As a note, teleportation rituals do NOT require LOS. That said, I completely agree that if scrying was nerfed to prevent scry/teleport, then there are far better ways to do that.

I'll be honest, I'm very surprised at how many "its fine" responses I'm getting. People really think 3 or 4 rounds is enough time that its worth all the cost and effort?

For spying on someone? Absolutely not. For seeing the face of the man who murdered your sworn blood brother so that when you drive a dagger through his diseased heart you will know you have killed the right man? Absolutely worth it.

When you get down to it, the duration would have to be ridiculously long for it to be an effective spying tool. I mean, suppose it were five minutes. What are the chances somebody is going to do something worth spying on in that five minutes? In fifteen minutes? Maybe if you had it timed exactly so that you completed the ritual just as they started doing something interesting it would work, but otherwise you're probably going to have to watch for hours to see anything interesting.

Despite the flavor text at the top, this is not a spying ritual. This is a "reveal the face of mine foe" ritual. This is a, "I gaze upon the traitor's mien!" or "Show me the visage of my true father!" And an image appears, flickers for a few seconds, then disappears.

And that sort of thing absolutely has a lot of back-up in mythology, legend, and stories.
 

Wolfwood2 said:
Despite the flavor text at the top, this is not a spying ritual. This is a "reveal the face of mine foe" ritual. This is a, "I gaze upon the traitor's mien!" or "Show me the visage of my true father!" And an image appears, flickers for a few seconds, then disappears.
This explanation rocks.

I guess that means the evil queen from Snow White was an epic character, at least 24th level. "Mirror, mirror, on the wall! Who's the fairest of them all?"
 

For spying on someone? Absolutely not. For seeing the face of the man who murdered your sworn blood brother so that when you drive a dagger through his diseased heart you will know you have killed the right man? Absolutely worth it.

When you get down to it, the duration would have to be ridiculously long for it to be an effective spying tool.

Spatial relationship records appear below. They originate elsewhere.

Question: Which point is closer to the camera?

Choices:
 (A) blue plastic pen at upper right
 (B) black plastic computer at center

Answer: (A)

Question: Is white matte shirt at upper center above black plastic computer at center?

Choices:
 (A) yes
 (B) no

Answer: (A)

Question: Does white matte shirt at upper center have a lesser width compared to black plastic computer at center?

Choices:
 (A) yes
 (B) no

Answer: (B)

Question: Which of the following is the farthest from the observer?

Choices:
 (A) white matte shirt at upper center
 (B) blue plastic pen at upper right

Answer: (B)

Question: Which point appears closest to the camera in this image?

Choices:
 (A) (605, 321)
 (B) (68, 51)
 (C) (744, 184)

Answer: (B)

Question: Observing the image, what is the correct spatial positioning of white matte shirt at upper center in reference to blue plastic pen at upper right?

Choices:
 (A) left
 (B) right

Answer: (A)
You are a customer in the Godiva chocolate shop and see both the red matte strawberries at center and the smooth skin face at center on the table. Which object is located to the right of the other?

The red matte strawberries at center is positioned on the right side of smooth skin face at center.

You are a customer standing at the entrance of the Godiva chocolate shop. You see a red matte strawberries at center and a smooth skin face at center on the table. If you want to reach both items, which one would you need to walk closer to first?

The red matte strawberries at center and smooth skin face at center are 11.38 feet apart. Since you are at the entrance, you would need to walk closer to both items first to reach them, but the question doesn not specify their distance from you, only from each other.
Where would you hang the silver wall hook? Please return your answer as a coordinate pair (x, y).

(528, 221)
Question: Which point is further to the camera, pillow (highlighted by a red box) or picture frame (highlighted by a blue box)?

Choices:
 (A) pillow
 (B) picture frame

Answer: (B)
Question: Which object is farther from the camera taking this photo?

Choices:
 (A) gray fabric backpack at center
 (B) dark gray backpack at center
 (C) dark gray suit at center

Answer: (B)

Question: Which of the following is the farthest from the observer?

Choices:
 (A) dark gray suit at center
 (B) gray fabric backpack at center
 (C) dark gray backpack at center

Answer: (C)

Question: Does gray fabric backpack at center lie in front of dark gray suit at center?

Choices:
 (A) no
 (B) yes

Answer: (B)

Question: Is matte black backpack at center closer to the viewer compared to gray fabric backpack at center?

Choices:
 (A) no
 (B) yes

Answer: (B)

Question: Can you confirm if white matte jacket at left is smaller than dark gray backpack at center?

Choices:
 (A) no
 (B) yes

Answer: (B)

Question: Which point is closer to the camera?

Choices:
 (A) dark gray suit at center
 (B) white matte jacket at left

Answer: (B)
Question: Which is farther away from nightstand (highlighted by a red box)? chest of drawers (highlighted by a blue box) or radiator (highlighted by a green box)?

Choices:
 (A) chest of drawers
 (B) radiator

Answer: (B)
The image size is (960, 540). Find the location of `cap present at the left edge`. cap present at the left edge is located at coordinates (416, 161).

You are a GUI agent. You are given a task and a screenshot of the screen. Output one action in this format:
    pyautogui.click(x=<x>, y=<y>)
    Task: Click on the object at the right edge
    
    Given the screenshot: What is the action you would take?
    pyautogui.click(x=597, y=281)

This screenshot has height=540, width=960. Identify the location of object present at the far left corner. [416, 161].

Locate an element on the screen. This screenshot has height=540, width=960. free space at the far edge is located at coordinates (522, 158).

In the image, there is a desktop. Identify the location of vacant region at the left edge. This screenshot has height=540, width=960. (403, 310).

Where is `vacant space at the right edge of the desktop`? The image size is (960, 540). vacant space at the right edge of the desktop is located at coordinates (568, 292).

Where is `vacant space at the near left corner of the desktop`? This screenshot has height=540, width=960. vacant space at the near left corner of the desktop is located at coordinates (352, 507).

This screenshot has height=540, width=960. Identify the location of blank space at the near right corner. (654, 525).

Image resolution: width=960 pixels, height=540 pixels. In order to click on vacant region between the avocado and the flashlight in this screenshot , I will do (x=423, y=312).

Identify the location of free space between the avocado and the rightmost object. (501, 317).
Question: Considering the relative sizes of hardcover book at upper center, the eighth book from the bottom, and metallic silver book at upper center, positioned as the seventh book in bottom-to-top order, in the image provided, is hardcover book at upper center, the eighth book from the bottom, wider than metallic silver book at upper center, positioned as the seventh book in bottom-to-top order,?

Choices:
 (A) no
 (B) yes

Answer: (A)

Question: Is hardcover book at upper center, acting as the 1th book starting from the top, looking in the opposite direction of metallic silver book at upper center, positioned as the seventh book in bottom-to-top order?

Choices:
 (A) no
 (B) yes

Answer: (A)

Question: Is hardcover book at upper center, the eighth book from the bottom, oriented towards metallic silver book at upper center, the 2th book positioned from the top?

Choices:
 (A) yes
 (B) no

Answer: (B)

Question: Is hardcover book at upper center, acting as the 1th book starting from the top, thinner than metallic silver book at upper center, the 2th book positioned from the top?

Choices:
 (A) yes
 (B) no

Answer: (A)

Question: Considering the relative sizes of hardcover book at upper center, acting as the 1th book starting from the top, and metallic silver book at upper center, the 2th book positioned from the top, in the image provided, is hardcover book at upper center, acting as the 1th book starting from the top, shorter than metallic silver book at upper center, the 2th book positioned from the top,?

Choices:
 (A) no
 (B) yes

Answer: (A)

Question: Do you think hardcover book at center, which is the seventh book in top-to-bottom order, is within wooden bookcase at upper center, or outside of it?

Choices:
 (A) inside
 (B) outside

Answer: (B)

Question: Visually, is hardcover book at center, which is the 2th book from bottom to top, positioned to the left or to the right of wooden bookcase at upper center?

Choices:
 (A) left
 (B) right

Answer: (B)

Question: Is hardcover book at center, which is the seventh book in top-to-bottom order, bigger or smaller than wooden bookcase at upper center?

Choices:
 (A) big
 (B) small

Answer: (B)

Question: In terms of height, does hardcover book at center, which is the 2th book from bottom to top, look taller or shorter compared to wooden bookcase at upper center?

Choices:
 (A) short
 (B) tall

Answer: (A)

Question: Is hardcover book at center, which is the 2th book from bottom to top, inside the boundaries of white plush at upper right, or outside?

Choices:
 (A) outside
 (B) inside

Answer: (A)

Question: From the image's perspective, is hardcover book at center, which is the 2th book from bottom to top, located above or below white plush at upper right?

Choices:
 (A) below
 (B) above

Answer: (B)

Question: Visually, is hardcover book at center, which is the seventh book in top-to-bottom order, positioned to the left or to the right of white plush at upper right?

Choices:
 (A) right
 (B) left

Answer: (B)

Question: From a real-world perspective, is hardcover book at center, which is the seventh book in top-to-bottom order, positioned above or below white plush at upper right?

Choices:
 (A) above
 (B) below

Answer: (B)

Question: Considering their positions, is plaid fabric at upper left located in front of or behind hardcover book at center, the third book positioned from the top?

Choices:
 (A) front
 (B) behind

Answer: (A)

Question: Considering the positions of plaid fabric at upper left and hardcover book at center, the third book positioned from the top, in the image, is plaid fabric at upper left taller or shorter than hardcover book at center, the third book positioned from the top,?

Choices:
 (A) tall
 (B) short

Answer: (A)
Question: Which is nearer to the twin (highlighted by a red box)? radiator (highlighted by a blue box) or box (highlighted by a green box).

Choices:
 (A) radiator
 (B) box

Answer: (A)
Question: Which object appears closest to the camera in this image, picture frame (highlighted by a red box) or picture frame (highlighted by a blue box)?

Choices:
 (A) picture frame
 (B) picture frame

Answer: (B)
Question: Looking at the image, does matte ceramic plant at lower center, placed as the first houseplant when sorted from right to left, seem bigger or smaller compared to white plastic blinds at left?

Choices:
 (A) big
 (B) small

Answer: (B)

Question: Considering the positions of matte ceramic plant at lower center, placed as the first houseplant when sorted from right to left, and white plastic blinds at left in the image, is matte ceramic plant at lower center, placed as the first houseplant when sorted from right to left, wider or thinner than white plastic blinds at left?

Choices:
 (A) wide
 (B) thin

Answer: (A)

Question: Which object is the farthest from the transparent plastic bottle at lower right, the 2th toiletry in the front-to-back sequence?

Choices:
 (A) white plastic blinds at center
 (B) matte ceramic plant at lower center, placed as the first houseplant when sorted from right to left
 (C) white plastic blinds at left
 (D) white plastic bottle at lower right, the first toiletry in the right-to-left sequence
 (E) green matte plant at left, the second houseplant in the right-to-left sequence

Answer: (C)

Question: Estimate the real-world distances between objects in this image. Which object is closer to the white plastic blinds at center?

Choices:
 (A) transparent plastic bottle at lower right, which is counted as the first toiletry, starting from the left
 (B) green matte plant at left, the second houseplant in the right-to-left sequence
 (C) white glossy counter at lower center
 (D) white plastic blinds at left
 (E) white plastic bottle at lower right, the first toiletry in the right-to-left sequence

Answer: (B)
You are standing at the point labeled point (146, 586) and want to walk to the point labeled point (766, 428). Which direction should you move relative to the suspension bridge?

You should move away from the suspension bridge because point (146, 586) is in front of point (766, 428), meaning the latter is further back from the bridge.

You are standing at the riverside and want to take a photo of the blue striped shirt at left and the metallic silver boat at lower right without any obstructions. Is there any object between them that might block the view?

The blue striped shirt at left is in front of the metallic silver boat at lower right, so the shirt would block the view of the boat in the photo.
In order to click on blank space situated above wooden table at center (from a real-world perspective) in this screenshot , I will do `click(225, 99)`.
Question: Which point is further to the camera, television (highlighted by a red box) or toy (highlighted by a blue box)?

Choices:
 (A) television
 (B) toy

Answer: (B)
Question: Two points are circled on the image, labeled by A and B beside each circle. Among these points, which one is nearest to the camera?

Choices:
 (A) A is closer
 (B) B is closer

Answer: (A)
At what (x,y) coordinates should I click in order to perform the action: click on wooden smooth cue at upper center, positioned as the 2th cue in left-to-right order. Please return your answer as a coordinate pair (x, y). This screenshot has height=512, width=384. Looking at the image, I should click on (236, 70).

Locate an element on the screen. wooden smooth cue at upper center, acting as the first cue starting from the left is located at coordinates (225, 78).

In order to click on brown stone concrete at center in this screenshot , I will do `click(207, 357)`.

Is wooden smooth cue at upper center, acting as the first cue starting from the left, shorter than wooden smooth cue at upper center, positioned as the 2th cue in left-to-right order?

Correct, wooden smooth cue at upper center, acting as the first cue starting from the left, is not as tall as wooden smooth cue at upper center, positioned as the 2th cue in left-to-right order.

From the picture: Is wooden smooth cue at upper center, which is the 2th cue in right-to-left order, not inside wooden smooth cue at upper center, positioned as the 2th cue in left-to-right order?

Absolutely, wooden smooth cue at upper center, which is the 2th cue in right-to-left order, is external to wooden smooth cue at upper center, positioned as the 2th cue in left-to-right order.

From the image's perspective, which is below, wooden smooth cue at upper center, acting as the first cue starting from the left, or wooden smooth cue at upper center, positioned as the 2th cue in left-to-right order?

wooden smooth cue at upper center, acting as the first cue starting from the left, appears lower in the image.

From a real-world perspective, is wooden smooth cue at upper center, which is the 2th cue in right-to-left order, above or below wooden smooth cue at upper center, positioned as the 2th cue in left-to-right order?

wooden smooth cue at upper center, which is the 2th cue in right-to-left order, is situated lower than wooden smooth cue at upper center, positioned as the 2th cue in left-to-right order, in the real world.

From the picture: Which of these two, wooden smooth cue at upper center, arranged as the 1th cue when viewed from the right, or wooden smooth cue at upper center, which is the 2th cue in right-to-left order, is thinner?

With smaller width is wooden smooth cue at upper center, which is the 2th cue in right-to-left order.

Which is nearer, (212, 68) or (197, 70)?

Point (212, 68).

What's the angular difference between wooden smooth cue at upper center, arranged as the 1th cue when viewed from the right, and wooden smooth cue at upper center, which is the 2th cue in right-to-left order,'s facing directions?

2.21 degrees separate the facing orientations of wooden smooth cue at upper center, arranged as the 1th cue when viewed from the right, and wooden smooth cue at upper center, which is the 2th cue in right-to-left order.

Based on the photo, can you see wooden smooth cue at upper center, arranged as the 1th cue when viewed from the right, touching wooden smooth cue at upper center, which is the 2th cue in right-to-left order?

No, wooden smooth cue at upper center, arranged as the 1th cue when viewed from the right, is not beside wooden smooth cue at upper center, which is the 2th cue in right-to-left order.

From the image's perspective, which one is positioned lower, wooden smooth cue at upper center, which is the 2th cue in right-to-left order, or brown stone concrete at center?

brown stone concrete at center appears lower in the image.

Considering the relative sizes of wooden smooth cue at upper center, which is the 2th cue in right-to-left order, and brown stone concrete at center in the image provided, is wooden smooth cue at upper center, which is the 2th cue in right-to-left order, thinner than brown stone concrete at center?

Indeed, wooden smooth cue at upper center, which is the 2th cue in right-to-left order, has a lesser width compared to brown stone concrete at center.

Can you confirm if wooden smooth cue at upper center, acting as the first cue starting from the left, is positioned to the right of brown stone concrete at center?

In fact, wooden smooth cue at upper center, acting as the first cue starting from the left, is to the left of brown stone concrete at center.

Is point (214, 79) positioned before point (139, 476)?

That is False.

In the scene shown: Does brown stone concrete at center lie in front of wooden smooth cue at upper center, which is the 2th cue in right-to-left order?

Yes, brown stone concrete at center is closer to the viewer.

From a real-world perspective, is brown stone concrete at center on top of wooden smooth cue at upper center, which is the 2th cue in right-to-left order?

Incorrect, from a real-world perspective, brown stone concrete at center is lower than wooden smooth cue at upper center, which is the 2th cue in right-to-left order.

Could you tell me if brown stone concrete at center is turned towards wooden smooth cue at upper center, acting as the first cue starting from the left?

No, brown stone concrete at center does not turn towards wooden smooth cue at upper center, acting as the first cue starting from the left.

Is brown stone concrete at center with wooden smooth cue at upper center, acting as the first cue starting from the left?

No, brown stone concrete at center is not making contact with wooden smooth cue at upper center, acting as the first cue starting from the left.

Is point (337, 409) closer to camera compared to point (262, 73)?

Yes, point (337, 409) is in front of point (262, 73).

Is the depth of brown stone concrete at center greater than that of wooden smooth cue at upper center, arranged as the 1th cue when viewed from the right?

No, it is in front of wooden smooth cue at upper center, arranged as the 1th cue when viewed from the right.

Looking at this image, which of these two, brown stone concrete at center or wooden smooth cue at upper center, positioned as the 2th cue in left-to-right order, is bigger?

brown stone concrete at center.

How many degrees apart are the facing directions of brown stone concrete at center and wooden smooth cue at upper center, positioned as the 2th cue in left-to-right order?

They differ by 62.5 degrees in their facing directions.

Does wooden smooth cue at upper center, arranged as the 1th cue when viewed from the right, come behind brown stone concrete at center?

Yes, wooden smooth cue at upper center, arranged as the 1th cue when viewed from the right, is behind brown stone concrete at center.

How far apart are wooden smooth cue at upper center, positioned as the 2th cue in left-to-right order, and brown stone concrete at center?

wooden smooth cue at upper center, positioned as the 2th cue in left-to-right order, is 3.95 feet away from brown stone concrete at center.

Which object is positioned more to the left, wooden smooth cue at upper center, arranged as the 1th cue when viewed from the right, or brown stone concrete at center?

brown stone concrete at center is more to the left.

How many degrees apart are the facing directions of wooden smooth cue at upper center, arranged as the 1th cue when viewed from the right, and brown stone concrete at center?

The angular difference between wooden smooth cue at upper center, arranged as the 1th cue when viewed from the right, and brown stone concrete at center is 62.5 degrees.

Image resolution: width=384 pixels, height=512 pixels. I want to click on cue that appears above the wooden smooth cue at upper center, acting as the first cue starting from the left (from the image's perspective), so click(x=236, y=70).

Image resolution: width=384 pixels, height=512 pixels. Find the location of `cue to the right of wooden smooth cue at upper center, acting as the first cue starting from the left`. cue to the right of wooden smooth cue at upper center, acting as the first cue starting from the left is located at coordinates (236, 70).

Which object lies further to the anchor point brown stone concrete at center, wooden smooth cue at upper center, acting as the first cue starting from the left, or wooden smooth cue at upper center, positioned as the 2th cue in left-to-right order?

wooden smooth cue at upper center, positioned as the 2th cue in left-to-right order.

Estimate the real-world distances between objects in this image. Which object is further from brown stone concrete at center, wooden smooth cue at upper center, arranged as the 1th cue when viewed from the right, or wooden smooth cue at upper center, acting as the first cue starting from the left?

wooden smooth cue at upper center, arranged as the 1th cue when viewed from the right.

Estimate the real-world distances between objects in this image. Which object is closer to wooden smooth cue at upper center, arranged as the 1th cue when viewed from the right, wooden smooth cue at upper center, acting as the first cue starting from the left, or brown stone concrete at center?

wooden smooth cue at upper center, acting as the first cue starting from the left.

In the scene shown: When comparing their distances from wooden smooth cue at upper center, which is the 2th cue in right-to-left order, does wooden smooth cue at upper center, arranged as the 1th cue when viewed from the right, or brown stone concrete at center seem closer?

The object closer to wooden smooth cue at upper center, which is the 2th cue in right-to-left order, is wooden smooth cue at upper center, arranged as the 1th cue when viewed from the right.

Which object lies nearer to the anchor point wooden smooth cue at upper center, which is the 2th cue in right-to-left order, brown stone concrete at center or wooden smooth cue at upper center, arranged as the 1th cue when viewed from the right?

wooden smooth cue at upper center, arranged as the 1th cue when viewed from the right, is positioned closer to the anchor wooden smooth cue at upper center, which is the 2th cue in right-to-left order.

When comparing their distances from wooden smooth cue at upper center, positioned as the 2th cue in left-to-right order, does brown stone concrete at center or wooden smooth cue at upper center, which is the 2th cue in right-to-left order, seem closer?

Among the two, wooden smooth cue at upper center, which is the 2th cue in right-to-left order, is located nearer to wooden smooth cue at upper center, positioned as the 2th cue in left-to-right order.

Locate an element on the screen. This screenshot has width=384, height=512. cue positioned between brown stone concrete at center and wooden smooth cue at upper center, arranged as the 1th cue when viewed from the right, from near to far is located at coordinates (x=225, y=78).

I mean, suppose it were five minutes. What are the chances somebody is going to do something worth spying on in that five minutes? In fifteen minutes? Maybe if you had it timed exactly so that you completed the ritual just as they started doing something interesting it would work, but otherwise you're probably going to have to watch for hours to see anything interesting.

Despite the flavor text at the top, this is not a spying ritual. This is a "reveal the face of mine foe" ritual. This is a, "I gaze upon the traitor's mien!" or "Show me the visage of my true father!" And an image appears, flickers for a few seconds, then disappears.

And that sort of thing absolutely has a lot of back-up in mythology, legend, and stories.

Then it should be a high heroic, low paragon effect then, as it's the sort of thing that low level, reasonably non-fantastic heroes had common access to in many mythologies.